### [ABOUT THIS TASK]
An exact repetition of the data is required; no picture should appear in it.

### [RECORD SET]

>>>

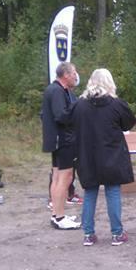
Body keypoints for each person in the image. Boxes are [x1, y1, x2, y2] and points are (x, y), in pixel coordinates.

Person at [72, 69, 136, 246]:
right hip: (111, 154)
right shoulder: (116, 104)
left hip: (87, 155)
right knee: (113, 191)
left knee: (90, 193)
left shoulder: (79, 105)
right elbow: (129, 123)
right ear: (110, 82)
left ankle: (88, 234)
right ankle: (117, 233)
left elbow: (71, 125)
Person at [41, 62, 81, 230]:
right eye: (74, 73)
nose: (76, 76)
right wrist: (77, 109)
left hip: (58, 140)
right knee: (64, 177)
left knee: (58, 177)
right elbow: (61, 116)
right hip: (63, 140)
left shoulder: (60, 90)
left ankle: (57, 214)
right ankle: (59, 217)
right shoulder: (56, 91)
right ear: (65, 75)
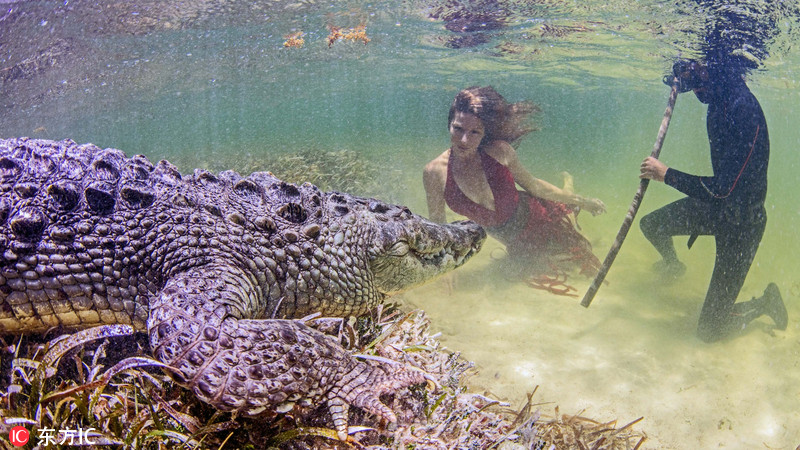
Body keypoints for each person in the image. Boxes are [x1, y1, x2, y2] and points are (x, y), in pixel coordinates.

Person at [639, 58, 788, 342]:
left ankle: (765, 302)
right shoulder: (718, 103)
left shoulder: (742, 109)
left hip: (743, 224)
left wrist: (666, 174)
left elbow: (723, 189)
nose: (696, 91)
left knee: (710, 331)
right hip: (717, 209)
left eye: (700, 79)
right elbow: (721, 193)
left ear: (718, 68)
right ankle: (674, 266)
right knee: (651, 225)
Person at [423, 86, 606, 287]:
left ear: (484, 133)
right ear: (449, 125)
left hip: (539, 217)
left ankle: (569, 186)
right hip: (511, 239)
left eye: (474, 132)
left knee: (578, 259)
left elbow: (535, 187)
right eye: (458, 129)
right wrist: (444, 265)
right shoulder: (434, 173)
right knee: (531, 269)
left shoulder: (500, 152)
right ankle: (568, 187)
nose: (464, 140)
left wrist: (584, 202)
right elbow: (438, 224)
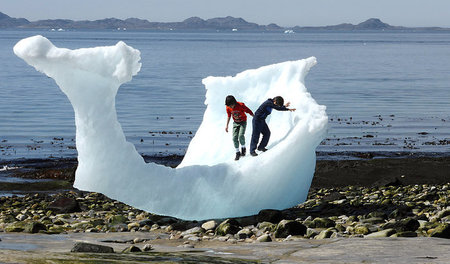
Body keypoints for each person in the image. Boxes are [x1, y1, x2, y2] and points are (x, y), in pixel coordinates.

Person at [225, 95, 254, 160]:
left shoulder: (240, 105)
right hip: (235, 123)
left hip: (243, 122)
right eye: (229, 106)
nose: (230, 107)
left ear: (234, 103)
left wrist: (253, 116)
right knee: (234, 138)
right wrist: (227, 125)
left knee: (241, 135)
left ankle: (243, 148)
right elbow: (229, 116)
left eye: (231, 105)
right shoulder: (228, 107)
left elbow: (248, 110)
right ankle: (237, 152)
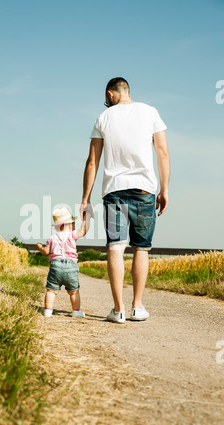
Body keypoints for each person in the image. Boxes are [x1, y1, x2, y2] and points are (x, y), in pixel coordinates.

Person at [80, 77, 170, 324]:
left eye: (105, 98)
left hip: (114, 192)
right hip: (145, 190)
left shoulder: (103, 118)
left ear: (111, 94)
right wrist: (165, 189)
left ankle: (118, 310)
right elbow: (162, 152)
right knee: (141, 249)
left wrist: (85, 199)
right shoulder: (150, 112)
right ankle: (137, 307)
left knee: (115, 247)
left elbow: (92, 162)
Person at [36, 206, 90, 318]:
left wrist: (40, 247)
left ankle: (48, 311)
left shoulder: (52, 238)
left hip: (55, 266)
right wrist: (86, 217)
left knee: (51, 291)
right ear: (70, 225)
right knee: (74, 291)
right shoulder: (72, 235)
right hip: (71, 267)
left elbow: (46, 252)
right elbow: (83, 230)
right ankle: (76, 311)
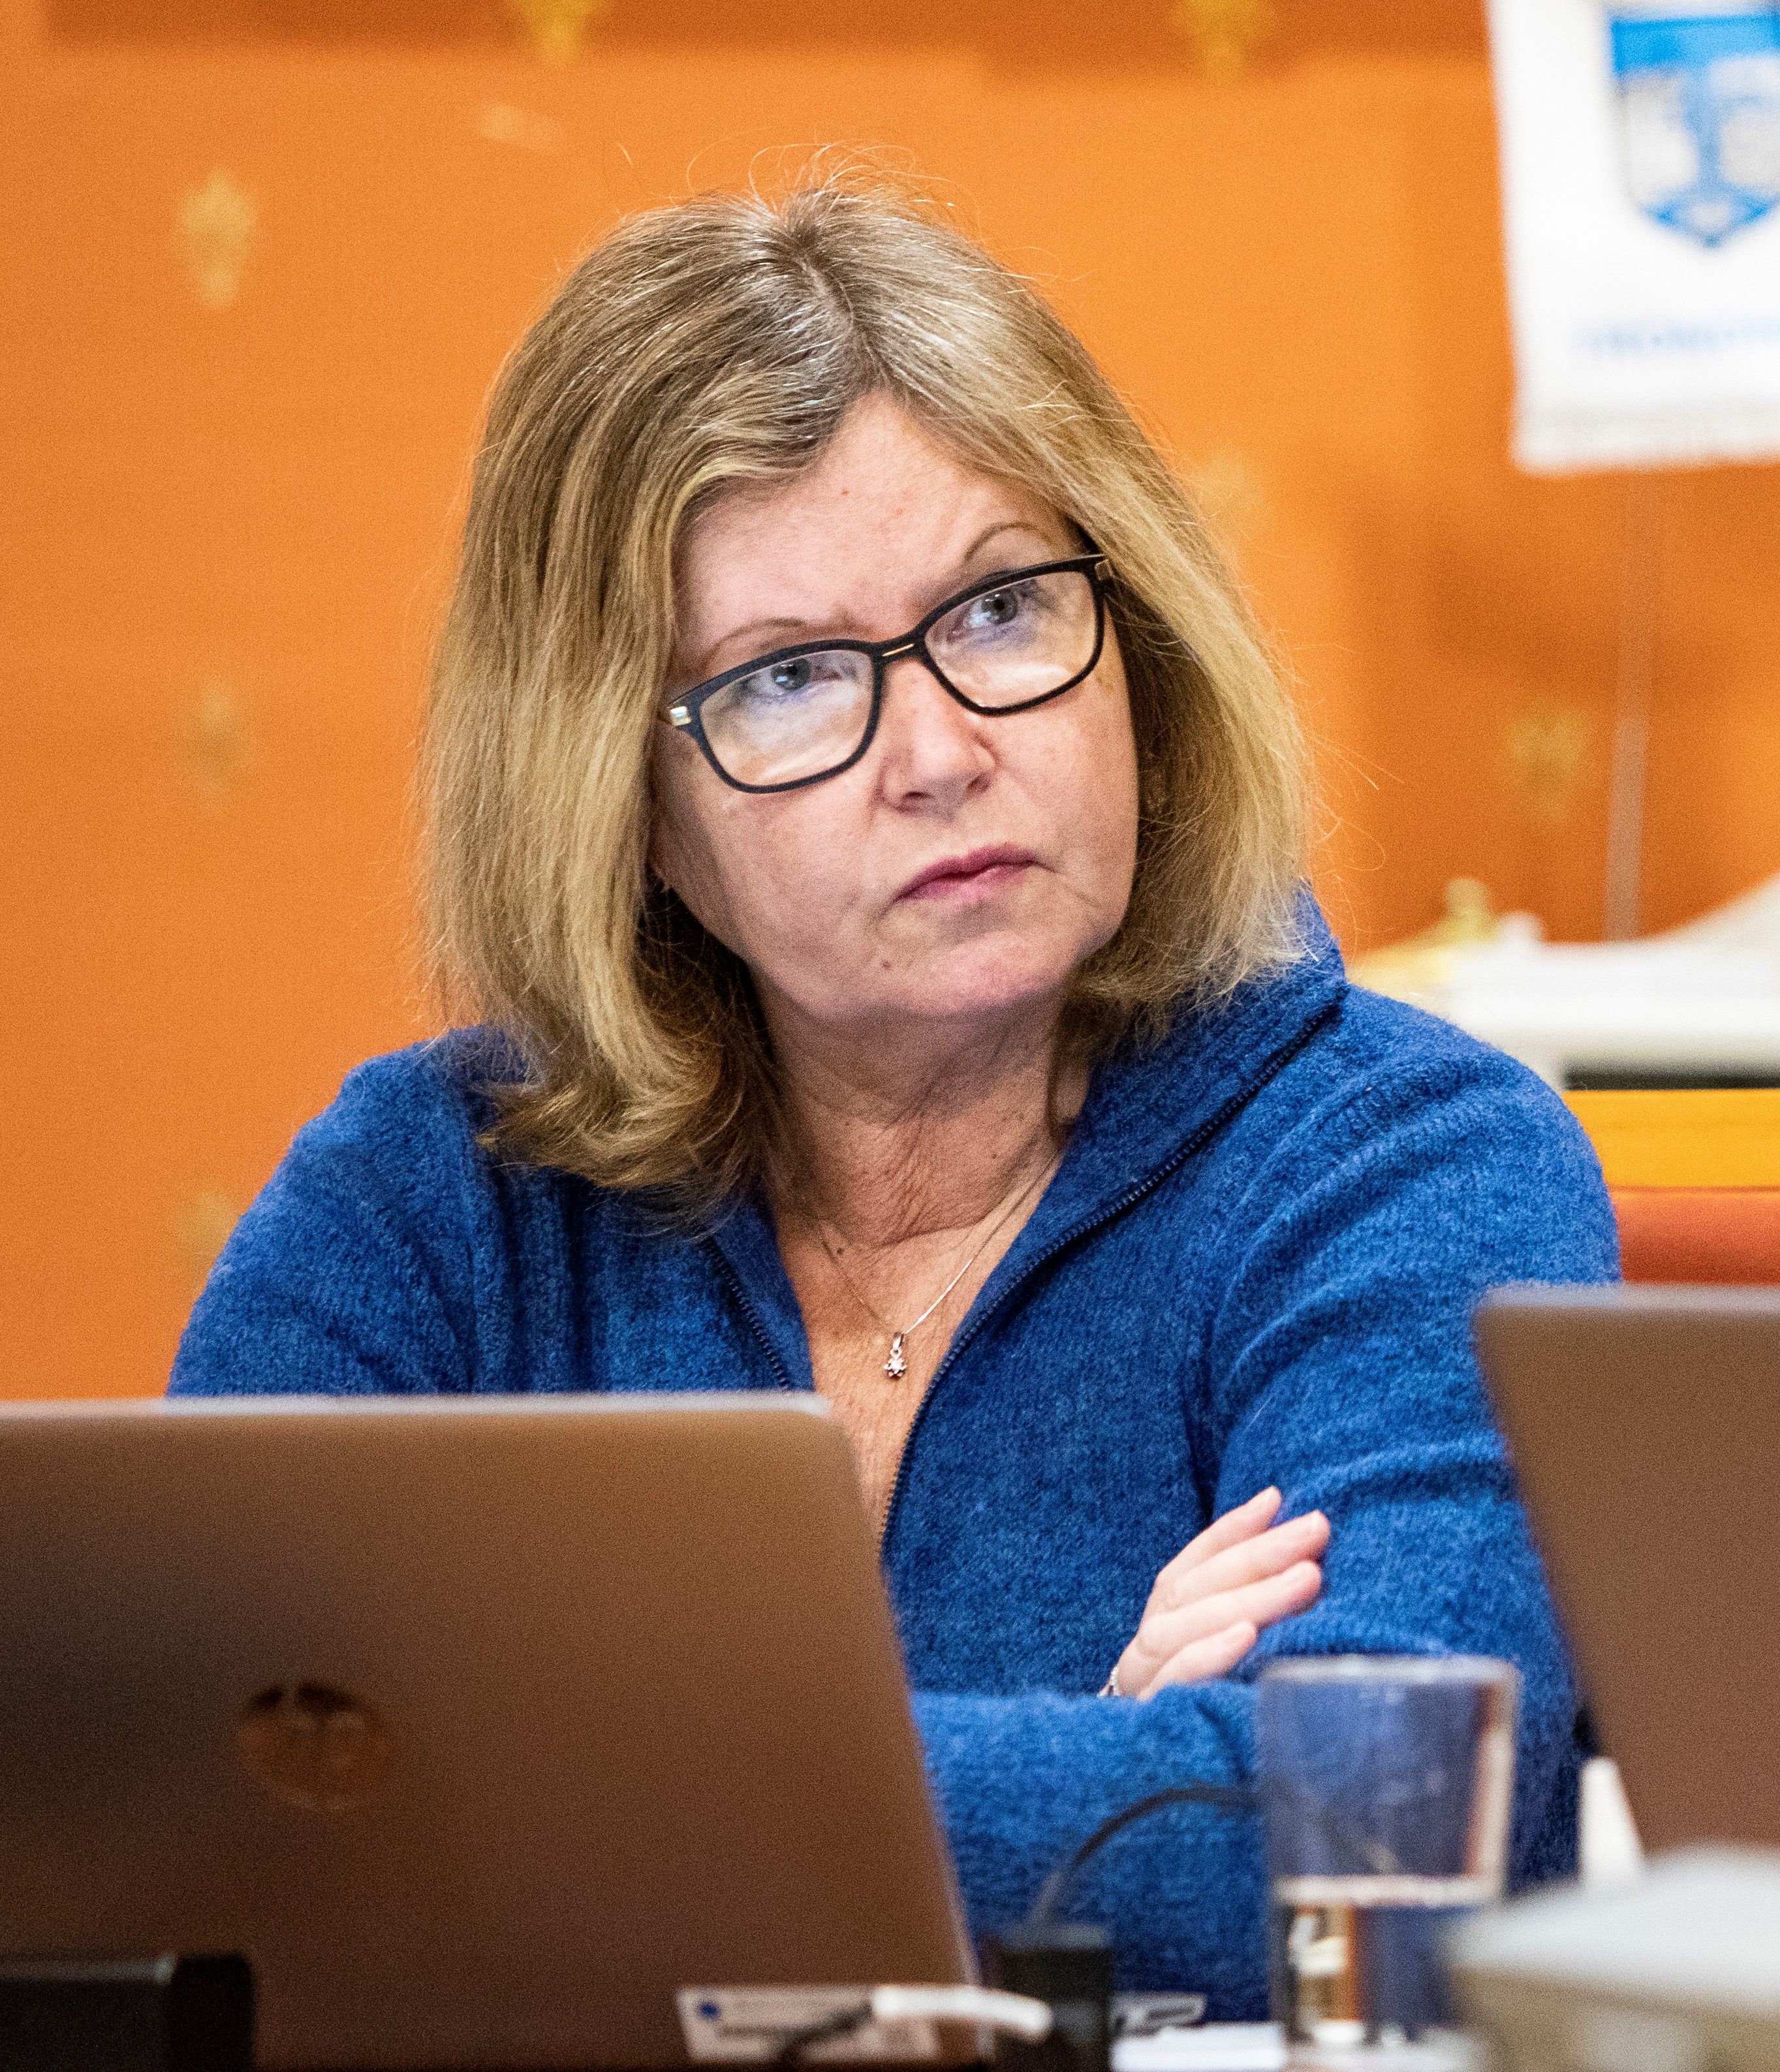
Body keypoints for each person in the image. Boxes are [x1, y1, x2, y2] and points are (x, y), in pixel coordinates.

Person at [170, 172, 1616, 2008]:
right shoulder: (434, 1200)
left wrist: (531, 1774)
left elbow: (1366, 1847)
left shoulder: (1410, 1164)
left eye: (1001, 609)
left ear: (1141, 651)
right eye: (786, 679)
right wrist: (1099, 1744)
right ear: (620, 802)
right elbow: (195, 1820)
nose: (937, 752)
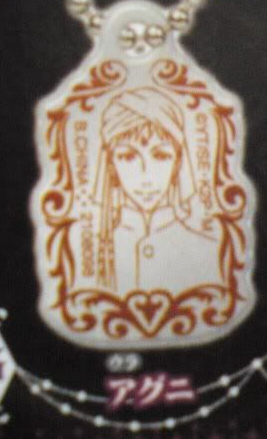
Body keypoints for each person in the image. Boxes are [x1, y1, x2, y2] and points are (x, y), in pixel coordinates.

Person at [94, 87, 219, 295]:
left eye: (161, 156)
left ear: (177, 164)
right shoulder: (89, 251)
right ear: (111, 166)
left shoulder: (210, 251)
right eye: (128, 157)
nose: (146, 175)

<<<

### [REPLY]
Body keypoints for each person in the image. Boxes are [x1, y1, x2, y2] and points are (x, y), in pixel coordinates.

Person at [72, 69, 136, 246]:
right hip: (111, 154)
right shoulder: (116, 104)
left hip: (87, 155)
right knee: (113, 191)
left knee: (90, 193)
left shoulder: (79, 105)
right elbow: (129, 123)
right ear: (110, 82)
left ankle: (88, 234)
right ankle: (117, 233)
left elbow: (71, 125)
Person at [41, 62, 81, 230]:
right eye: (74, 73)
nose: (76, 76)
right wrist: (77, 109)
left hip: (58, 140)
right knee: (64, 177)
left knee: (58, 177)
right elbow: (61, 116)
right hip: (63, 140)
left shoulder: (60, 90)
left ankle: (57, 214)
right ankle: (59, 217)
right shoulder: (56, 91)
right ear: (65, 75)
Body keypoints for each person in the image. Boxes are [x1, y1, x2, y2] and points are (x, y), in pixel coordinates.

Person at [639, 58, 788, 342]:
left ankle: (765, 302)
right shoulder: (718, 103)
left shoulder: (742, 109)
left hip: (743, 224)
left wrist: (666, 174)
left elbow: (723, 189)
nose: (696, 91)
left knee: (710, 331)
right hip: (717, 209)
left eye: (700, 79)
right elbow: (721, 193)
left ear: (718, 68)
right ankle: (674, 266)
right knee: (651, 225)
Person at [423, 86, 606, 287]:
left ear: (484, 133)
right ear: (449, 125)
left hip: (539, 217)
left ankle: (569, 186)
right hip: (511, 239)
left eye: (474, 132)
left knee: (578, 259)
left elbow: (535, 187)
right eye: (458, 129)
right wrist: (444, 265)
right shoulder: (434, 173)
right knee: (531, 269)
left shoulder: (500, 152)
right ankle: (568, 187)
nose: (464, 140)
left wrist: (584, 202)
right elbow: (438, 224)
Body keypoints for each person in the image. Boxes are [x1, y1, x2, y2] and points are (x, y), in pixel coordinates.

Person at [225, 95, 254, 160]:
left shoulder: (240, 105)
right hip: (235, 123)
left hip: (243, 122)
right eye: (229, 106)
nose: (230, 107)
left ear: (234, 103)
left wrist: (253, 116)
right knee: (234, 138)
right wrist: (227, 125)
left knee: (241, 135)
left ankle: (243, 148)
right elbow: (229, 116)
left eye: (231, 105)
right shoulder: (228, 107)
left elbow: (248, 110)
right ankle: (237, 152)
Body keypoints for each person in the image. Boxes are [x1, y1, x2, y2] and points are (x, y), in pixel coordinates.

Person at [80, 77, 170, 324]:
left eye: (105, 98)
left hip: (114, 192)
right hip: (145, 190)
left shoulder: (103, 118)
left ear: (111, 94)
right wrist: (165, 189)
left ankle: (118, 310)
right elbow: (162, 152)
right knee: (141, 249)
left wrist: (85, 199)
right shoulder: (150, 112)
right ankle: (137, 307)
left knee: (115, 247)
left elbow: (92, 162)
Person at [36, 206, 90, 318]:
left wrist: (40, 247)
left ankle: (48, 311)
left shoulder: (52, 238)
left hip: (55, 266)
right wrist: (86, 217)
left knee: (51, 291)
right ear: (70, 225)
right knee: (74, 291)
right shoulder: (72, 235)
right hip: (71, 267)
left elbow: (46, 252)
right elbow: (83, 230)
right ankle: (76, 311)
Body keypoints for each person in the image. Boxes are [x1, y1, x2, y2] and points are (x, y), in pixel coordinates.

Person at [170, 172, 1616, 2008]:
right shoulder: (434, 1200)
left wrist: (531, 1774)
left elbow: (1366, 1847)
left shoulder: (1410, 1164)
left eye: (1001, 609)
left ear: (1141, 651)
right eye: (786, 679)
right wrist: (1099, 1744)
right ear: (620, 802)
right elbow: (195, 1820)
nose: (937, 752)
Body keypoints for each person in the image. Boxes are [x1, y1, x2, y2] and points are (x, y), in pixel coordinates.

Person at [94, 87, 219, 295]:
left eye: (161, 156)
left ear: (177, 164)
right shoulder: (89, 251)
right ear: (111, 166)
left shoulder: (210, 251)
right eye: (128, 157)
nose: (146, 175)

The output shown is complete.